Text provided

# Simple profitable strategy with 3 indicators: +11% profit on Gold 29-31 October



## erik59 (4 November 2014)

Hello All

This is a simple strategy i would like to share. Its a trend following strategy based on Bill Williams profitunity system. BW developped the chaos trading approach of trading.

This how i trade it:
3 indicators:
- Awesome oscillator on MT4 (i used a different version developped by a friend)
- Alligator on MT4
- Fractals box (indicator made in using the fractals also on MT4)

TF: It could be any from M1 to D1, but we look at the TH 4-5X time higher for direction for example, i like to trade H1 i checking H4 for direction (i look also at D1 for overall picture)

Basic rules:

Entry: 
We take the break out of a fractal box when alligator is sleeping or starting to opening.
SL is at the other side of the fractal box (box must be tight, i e inf to 40 pips por H1) in order to spot 1-2 (Wave 1 followed by Wave 2 - ref: Elliott Waves)
AO must be close to the Zero Line.

Dataset records
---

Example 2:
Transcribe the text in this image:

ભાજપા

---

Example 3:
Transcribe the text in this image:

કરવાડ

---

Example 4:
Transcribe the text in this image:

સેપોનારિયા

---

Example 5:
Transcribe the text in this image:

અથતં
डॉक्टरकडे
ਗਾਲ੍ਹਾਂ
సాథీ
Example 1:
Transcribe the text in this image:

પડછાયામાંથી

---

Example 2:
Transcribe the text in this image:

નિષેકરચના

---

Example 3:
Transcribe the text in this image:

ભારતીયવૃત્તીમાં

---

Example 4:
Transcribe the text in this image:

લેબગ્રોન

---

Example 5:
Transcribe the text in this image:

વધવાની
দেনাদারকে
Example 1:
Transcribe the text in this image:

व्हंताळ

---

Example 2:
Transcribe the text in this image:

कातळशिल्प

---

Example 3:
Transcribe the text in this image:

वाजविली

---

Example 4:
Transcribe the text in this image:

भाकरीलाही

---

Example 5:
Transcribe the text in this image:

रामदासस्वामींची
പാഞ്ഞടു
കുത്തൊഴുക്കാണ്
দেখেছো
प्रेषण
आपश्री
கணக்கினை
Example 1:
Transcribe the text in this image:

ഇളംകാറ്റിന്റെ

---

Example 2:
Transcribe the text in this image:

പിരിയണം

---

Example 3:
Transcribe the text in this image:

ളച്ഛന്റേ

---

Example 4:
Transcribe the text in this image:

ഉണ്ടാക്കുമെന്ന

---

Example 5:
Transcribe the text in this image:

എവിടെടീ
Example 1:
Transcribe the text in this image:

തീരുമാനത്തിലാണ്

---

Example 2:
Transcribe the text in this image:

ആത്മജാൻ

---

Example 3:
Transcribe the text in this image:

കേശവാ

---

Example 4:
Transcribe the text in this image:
---
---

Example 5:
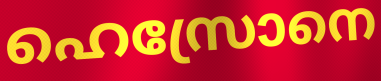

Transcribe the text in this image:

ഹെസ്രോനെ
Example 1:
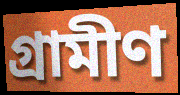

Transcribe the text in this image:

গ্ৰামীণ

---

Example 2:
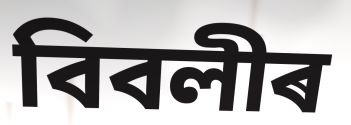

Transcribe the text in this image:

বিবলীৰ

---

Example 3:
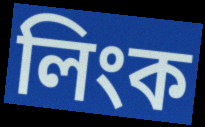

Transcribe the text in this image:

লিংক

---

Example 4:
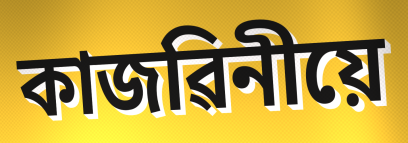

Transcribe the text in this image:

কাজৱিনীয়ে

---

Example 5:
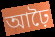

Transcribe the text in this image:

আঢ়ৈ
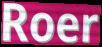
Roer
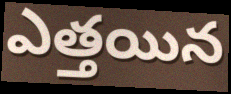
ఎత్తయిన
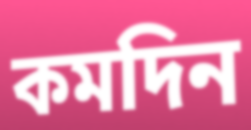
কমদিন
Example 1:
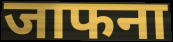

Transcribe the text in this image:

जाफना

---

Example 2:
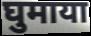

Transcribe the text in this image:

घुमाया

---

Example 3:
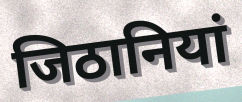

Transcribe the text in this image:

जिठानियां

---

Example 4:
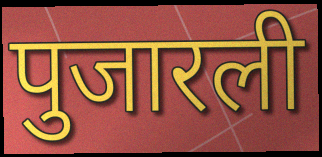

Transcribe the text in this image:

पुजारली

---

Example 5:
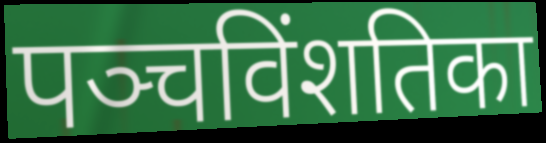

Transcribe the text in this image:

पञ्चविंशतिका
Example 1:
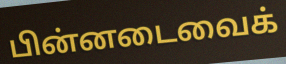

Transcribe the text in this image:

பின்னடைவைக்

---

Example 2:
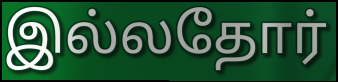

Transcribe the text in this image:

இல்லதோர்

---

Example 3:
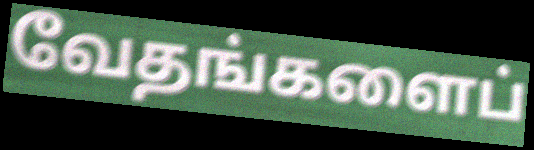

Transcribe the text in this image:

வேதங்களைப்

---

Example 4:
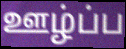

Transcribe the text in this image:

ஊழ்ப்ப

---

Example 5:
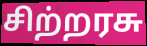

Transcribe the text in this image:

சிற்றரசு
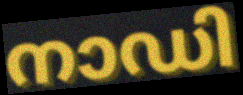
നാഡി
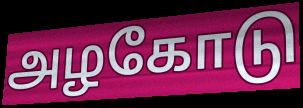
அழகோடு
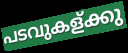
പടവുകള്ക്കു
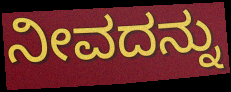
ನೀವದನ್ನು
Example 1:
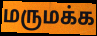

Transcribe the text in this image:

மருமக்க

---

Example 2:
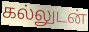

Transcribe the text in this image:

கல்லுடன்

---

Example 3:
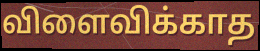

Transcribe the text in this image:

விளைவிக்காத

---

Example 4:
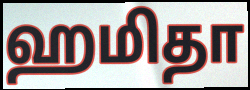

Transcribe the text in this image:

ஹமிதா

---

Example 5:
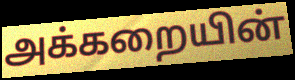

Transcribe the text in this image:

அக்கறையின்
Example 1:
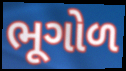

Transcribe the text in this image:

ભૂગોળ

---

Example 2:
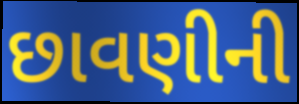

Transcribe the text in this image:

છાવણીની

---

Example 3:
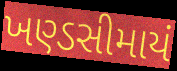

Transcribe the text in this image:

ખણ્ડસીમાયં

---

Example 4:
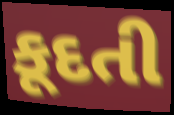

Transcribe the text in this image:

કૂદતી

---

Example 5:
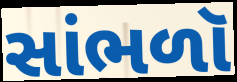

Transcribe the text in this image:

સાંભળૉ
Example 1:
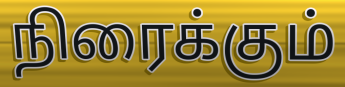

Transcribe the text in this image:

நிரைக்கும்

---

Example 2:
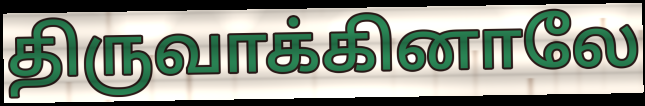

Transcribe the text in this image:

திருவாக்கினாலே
...
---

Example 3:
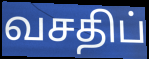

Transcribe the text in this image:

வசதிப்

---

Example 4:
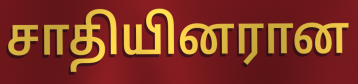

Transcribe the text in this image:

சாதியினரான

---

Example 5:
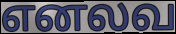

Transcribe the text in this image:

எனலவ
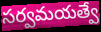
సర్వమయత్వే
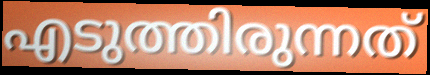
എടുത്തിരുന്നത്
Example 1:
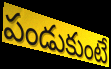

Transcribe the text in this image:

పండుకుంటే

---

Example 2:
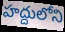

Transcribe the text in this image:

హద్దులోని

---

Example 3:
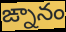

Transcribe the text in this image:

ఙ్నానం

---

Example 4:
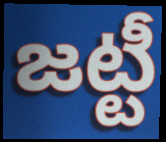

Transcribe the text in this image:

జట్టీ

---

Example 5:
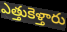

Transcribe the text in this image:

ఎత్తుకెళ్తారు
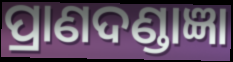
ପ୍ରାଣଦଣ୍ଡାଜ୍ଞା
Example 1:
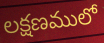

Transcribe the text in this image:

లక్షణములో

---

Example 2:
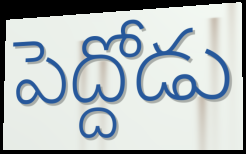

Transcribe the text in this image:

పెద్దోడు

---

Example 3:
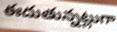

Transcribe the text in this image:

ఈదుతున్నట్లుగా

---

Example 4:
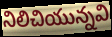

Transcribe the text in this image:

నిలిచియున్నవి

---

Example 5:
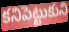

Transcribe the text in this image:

Problem requirements
From the post on the simple gold trading strategy, list the indicators it says the strategy uses.

Solution to the exercise
- Awesome oscillator
- Alligator
- Fractals box